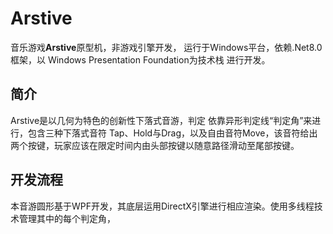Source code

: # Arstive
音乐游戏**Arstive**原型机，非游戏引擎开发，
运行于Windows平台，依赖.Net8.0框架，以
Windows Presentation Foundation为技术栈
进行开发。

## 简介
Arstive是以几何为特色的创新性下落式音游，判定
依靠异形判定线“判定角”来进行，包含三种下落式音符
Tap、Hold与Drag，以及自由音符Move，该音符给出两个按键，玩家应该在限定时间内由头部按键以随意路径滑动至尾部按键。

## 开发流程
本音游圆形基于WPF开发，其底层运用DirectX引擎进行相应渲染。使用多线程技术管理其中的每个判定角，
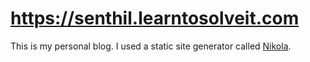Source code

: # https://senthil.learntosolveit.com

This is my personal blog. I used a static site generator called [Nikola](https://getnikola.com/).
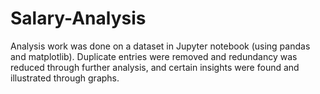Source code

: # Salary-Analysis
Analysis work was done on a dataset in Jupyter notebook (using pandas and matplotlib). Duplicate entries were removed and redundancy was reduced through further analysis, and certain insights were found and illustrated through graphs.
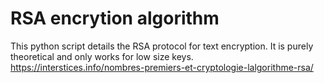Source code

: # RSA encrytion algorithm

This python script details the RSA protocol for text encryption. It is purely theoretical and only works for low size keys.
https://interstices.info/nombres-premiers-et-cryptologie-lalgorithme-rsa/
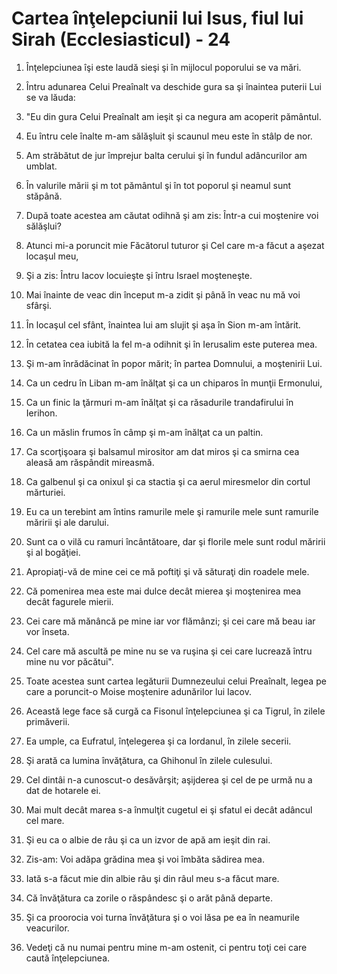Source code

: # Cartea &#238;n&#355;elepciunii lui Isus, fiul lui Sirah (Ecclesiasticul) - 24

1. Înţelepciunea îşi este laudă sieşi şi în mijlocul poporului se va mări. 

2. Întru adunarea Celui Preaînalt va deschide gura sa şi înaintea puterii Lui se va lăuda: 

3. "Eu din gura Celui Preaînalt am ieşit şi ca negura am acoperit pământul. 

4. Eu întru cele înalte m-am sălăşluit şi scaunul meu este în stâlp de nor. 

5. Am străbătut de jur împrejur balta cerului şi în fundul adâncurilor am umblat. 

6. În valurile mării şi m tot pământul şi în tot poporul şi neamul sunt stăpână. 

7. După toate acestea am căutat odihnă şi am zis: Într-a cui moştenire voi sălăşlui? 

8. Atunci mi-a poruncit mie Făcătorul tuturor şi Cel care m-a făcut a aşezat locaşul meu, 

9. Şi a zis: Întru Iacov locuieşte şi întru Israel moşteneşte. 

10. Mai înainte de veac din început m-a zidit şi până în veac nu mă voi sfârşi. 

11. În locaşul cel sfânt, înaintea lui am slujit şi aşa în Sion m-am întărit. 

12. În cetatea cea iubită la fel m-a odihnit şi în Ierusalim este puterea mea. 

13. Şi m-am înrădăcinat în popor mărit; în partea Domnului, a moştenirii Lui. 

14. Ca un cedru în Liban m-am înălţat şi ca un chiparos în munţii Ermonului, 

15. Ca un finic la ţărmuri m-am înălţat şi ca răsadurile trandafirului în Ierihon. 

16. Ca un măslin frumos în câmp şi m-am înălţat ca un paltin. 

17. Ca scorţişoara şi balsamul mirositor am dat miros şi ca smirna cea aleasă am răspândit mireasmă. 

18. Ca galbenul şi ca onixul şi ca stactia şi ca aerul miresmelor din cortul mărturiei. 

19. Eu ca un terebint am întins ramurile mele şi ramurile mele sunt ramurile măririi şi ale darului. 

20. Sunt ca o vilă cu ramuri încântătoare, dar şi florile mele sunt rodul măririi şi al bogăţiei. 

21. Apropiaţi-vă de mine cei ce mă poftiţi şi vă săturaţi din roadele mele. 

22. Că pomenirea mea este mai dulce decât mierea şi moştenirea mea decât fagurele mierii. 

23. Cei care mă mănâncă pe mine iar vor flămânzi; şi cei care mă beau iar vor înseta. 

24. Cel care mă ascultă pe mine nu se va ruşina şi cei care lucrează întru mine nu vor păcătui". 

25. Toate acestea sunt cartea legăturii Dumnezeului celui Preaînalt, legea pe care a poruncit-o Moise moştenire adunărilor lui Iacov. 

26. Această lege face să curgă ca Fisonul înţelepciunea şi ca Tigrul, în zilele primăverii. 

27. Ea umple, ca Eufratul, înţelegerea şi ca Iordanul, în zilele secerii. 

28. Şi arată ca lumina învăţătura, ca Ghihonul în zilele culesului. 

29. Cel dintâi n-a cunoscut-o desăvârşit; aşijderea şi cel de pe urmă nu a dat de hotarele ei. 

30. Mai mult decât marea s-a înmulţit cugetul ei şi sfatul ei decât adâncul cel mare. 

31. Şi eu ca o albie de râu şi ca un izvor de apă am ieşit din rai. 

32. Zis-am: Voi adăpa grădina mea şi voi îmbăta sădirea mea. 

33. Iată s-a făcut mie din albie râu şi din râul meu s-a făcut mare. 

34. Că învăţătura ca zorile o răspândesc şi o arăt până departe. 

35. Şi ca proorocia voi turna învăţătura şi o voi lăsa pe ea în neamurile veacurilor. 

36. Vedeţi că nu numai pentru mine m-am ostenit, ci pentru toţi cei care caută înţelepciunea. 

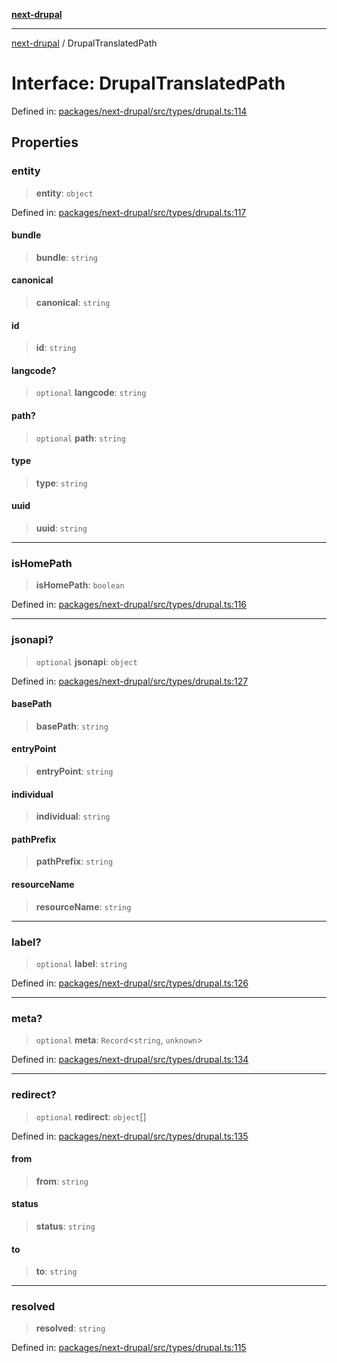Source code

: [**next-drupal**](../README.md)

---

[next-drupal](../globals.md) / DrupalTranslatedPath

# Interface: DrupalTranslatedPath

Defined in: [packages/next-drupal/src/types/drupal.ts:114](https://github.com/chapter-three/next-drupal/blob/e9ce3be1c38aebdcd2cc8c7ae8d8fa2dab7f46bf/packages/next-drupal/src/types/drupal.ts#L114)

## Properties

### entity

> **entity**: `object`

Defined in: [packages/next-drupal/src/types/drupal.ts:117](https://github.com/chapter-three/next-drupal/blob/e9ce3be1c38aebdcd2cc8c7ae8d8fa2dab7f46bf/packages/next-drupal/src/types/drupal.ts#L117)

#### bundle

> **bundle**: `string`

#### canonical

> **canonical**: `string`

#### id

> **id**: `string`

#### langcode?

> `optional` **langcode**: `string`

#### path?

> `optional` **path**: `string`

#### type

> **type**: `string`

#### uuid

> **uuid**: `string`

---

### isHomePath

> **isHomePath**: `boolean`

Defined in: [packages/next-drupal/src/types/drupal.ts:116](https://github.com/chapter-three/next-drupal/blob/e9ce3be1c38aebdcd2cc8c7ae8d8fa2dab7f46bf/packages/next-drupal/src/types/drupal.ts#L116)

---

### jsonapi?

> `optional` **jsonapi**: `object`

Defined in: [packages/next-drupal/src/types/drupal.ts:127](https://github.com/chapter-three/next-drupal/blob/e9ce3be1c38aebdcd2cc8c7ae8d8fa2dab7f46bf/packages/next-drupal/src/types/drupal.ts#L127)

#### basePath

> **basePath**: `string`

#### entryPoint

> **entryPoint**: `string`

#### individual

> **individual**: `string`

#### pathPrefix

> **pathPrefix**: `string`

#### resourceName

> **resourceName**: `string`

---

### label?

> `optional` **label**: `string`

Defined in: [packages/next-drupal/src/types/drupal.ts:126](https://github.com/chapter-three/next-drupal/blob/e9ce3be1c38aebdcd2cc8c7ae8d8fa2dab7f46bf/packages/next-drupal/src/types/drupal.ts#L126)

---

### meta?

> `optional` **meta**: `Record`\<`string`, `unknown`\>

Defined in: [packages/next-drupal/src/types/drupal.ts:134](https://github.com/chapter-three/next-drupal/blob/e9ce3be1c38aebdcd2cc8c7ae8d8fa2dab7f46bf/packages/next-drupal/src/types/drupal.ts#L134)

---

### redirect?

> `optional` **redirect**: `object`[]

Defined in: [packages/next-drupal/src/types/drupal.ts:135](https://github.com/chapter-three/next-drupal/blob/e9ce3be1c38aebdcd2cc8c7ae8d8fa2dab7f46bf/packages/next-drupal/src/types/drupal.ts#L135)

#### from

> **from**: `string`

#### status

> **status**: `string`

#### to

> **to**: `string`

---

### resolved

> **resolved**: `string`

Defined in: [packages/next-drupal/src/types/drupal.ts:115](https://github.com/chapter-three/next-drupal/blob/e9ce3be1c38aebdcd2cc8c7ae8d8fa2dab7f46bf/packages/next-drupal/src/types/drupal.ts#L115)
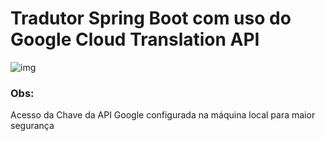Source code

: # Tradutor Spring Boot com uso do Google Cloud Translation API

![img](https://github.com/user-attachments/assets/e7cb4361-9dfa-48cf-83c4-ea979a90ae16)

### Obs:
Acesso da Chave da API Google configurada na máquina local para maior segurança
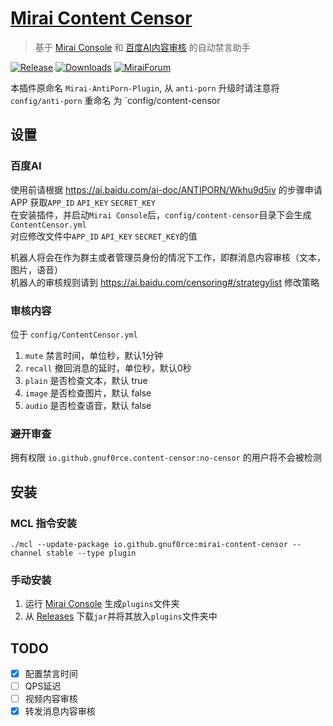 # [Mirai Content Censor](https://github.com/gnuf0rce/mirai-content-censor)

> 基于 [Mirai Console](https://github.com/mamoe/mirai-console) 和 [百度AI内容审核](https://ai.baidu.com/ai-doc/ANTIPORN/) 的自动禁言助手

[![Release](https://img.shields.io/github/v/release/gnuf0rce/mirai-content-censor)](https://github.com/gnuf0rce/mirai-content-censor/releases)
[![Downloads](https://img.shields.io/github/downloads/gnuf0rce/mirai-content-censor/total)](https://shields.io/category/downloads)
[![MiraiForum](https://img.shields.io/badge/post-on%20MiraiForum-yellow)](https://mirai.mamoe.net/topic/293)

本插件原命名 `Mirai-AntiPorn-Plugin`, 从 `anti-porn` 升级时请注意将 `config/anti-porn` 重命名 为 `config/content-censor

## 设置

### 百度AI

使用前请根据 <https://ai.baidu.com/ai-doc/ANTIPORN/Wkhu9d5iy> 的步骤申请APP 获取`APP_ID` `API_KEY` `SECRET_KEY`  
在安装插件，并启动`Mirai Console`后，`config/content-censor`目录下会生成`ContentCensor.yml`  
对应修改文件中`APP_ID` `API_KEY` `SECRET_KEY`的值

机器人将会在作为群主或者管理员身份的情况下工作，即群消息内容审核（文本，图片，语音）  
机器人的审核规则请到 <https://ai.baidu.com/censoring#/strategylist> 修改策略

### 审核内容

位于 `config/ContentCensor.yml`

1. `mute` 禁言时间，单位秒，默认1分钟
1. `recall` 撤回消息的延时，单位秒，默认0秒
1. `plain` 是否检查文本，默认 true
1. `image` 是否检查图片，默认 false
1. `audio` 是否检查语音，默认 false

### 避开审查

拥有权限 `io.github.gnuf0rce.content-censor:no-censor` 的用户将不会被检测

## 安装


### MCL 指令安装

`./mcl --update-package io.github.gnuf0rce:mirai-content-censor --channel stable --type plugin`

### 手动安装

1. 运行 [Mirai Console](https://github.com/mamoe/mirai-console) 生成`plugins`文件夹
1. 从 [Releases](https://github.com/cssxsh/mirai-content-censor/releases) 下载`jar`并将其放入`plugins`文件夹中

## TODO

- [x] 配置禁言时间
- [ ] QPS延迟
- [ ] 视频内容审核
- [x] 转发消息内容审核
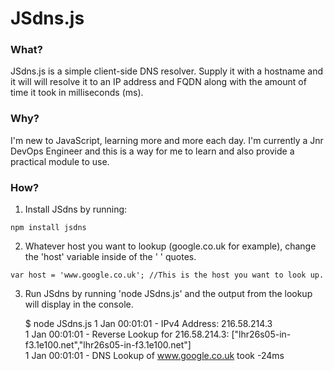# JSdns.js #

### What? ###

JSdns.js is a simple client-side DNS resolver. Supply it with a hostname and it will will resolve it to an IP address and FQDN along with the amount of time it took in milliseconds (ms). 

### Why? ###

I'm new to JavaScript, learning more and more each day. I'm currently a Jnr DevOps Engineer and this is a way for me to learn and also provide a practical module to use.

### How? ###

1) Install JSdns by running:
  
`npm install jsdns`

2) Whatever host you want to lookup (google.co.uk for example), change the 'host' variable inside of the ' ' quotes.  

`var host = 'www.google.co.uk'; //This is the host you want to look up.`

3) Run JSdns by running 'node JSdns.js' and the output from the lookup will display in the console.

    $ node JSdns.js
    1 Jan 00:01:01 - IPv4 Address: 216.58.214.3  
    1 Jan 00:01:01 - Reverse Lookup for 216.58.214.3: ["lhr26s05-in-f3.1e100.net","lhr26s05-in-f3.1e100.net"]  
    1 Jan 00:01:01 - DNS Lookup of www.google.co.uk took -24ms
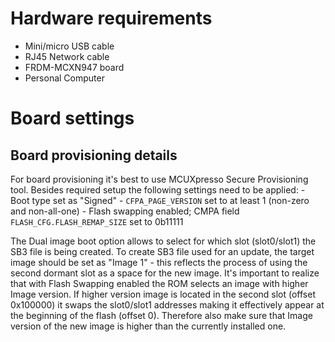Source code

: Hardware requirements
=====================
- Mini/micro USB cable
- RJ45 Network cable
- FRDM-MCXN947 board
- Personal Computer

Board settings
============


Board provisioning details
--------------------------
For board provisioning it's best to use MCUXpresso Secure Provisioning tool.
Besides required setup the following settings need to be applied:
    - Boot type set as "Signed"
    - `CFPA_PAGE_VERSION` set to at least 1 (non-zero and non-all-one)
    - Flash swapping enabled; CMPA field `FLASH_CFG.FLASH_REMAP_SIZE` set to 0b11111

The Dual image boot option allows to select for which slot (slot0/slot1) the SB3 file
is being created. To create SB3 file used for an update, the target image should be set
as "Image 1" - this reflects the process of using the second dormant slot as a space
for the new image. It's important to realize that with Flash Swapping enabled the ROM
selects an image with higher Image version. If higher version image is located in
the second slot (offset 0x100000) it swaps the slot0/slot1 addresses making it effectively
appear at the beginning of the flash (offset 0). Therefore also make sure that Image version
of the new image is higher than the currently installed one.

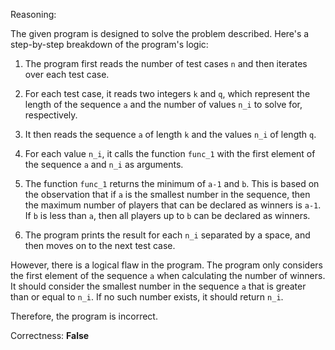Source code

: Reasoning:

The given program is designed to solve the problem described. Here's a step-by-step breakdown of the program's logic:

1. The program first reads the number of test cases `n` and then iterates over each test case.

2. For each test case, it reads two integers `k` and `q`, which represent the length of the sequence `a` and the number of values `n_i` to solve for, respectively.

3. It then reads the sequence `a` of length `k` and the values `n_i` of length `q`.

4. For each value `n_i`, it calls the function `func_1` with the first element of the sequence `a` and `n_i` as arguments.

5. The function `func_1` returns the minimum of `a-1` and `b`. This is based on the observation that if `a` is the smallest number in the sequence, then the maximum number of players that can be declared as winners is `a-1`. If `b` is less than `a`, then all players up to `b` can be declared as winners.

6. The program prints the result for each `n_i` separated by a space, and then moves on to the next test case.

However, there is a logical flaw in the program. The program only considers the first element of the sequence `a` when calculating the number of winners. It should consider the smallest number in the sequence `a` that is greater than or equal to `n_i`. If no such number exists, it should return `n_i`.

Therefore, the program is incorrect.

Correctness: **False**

Work instructions: Copy each line of the listing that contains "update".

Task output:
`./mcl --update-package io.github.gnuf0rce:mirai-content-censor --channel stable --type plugin`
is being created. To create SB3 file used for an update, the target image should be set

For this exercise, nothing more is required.